"Well," he said at last, "you are a girl, and young, and living almost alone, and people tell me you are going to have money. You have promised to excuse my blunt way of talking out, haven't you? I almost wish for your sake, as you like to live this kind of life, that you had just enough of money to live upon and no more; but I hear that that is not the case, or at all events is not to be. Well, the only thing is that people who I think are not true, and are not honest, and who are not worthy of you in any way whatever, may try to make you think that they are true, and sincere, and all the rest of it."
"Well, Mr. Heron, what if they do?"
"You may perhaps be persuaded to believe them."
"And even if I am, what matter is that? I had much rather be deceived in such things than know the truth, if the truth is to mean that people are all deceitful."
"I don't think you want to understand me," he said.
"Indeed I do; I only want to understand you; but I fail as yet. Why not speak out, Mr. Heron, like a man and a brother? If there is anything you want me to know, do please make me to know it in the clearest way."
She was growing impatient.
"You will have lovers," he said, driven to despair when it seemed as if she could not understand a mere hint of any kind; "of course you must know that you are attractive and all that—and if you come to have money, you will be besieged with fellows—with admirers I mean. Do be a little distrustful—of one at least; I don't like him and I wish you didn't—and I can't very well tell you why, only that he does not seem to me to be manly or even honest."

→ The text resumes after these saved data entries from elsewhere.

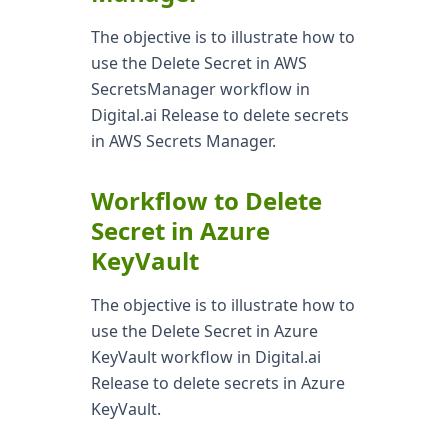
The objective is to illustrate how to
use the Delete Secret in AWS
SecretsManager workflow in
Digital.ai Release to delete secrets
in AWS Secrets Manager.
Workflow to Delete
Secret in Azure
KeyVault
The objective is to illustrate how to
use the Delete Secret in Azure
KeyVault workflow in Digital.ai
Release to delete secrets in Azure
KeyVault.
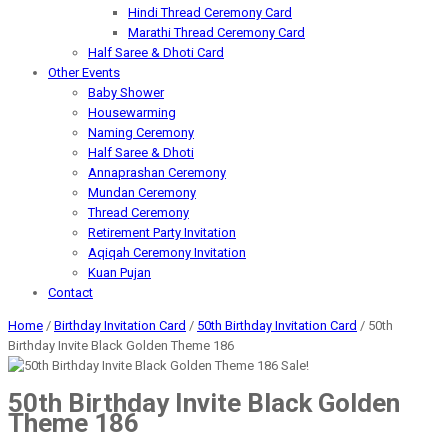
Hindi Thread Ceremony Card
Marathi Thread Ceremony Card
Half Saree & Dhoti Card
Other Events
Baby Shower
Housewarming
Naming Ceremony
Half Saree & Dhoti
Annaprashan Ceremony
Mundan Ceremony
Thread Ceremony
Retirement Party Invitation
Aqiqah Ceremony Invitation
Kuan Pujan
Contact
Home
/
Birthday Invitation Card
/
50th Birthday Invitation Card
/ 50th
Birthday Invite Black Golden Theme 186
Sale!
50th Birthday Invite Black Golden
Theme 186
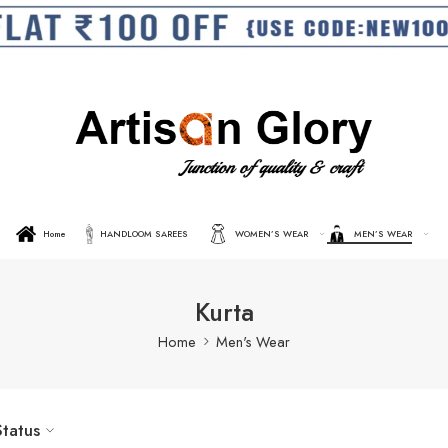
Home
HANDLOOM SAREES
WOMEN’S WEAR
MEN’S WEAR
Kurta
Home
Men's Wear
Status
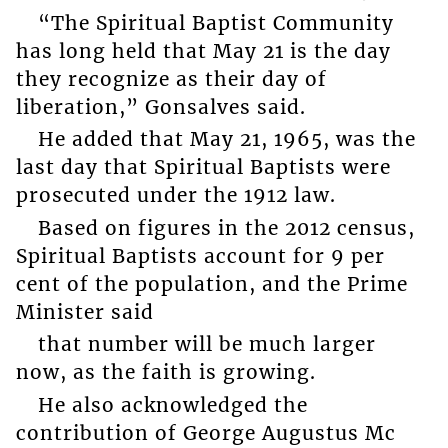
“The Spiritual Baptist Community
has long held that May 21 is the day
they recognize as their day of
liberation,” Gonsalves said.
He added that May 21, 1965, was the
last day that Spiritual Baptists were
prosecuted under the 1912 law.
Based on figures in the 2012 census,
Spiritual Baptists account for 9 per
cent of the population, and the Prime
Minister said
that number will be much larger
now, as the faith is growing.
He also acknowledged the
contribution of George Augustus Mc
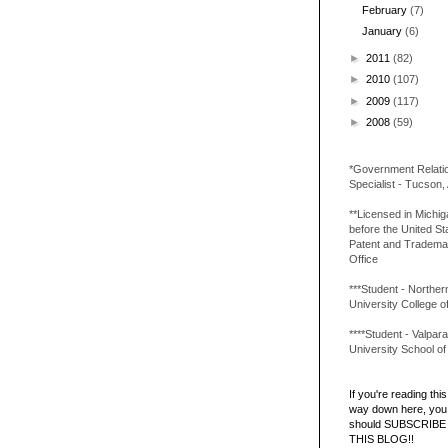
February
(7)
January
(6)
►
2011
(82)
►
2010
(107)
►
2009
(117)
►
2008
(59)
*Government Relati
Specialist - Tucson,
**Licensed in Michi
before the United St
Patent and Tradema
Office
***Student - Northern 
University College o
****Student - Valpara
University School o
If you're reading this 
way down here, you 
should SUBSCRIBE
THIS BLOG!!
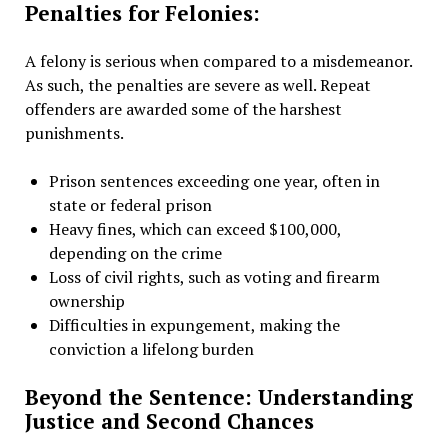
Penalties for Felonies:
A felony is serious when compared to a misdemeanor.
As such, the penalties are severe as well. Repeat
offenders are awarded some of the harshest
punishments.
Prison sentences exceeding one year, often in
state or federal prison
Heavy fines, which can exceed $100,000,
depending on the crime
Loss of civil rights, such as voting and firearm
ownership
Difficulties in expungement, making the
conviction a lifelong burden
Beyond the Sentence: Understanding
Justice and Second Chances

She colored a little, but she also smiled faintly, for she still did not understand him.
"I suppose I must know the man you mean, Mr. Heron; for I think he is the only man I ever heard you say anything against, and I have not forgotten. But what can have made you think that I needed any lecture about him? I don't suppose he ever thought about me in that way in his life, or would marry one of my birth and my bringing up even if I asked him. And in any case, Mr. Heron, I would not marry him even if he asked me. But what a shame it seems to arrange in advance for the refusing of a man who never showed the faintest intention of making an offer."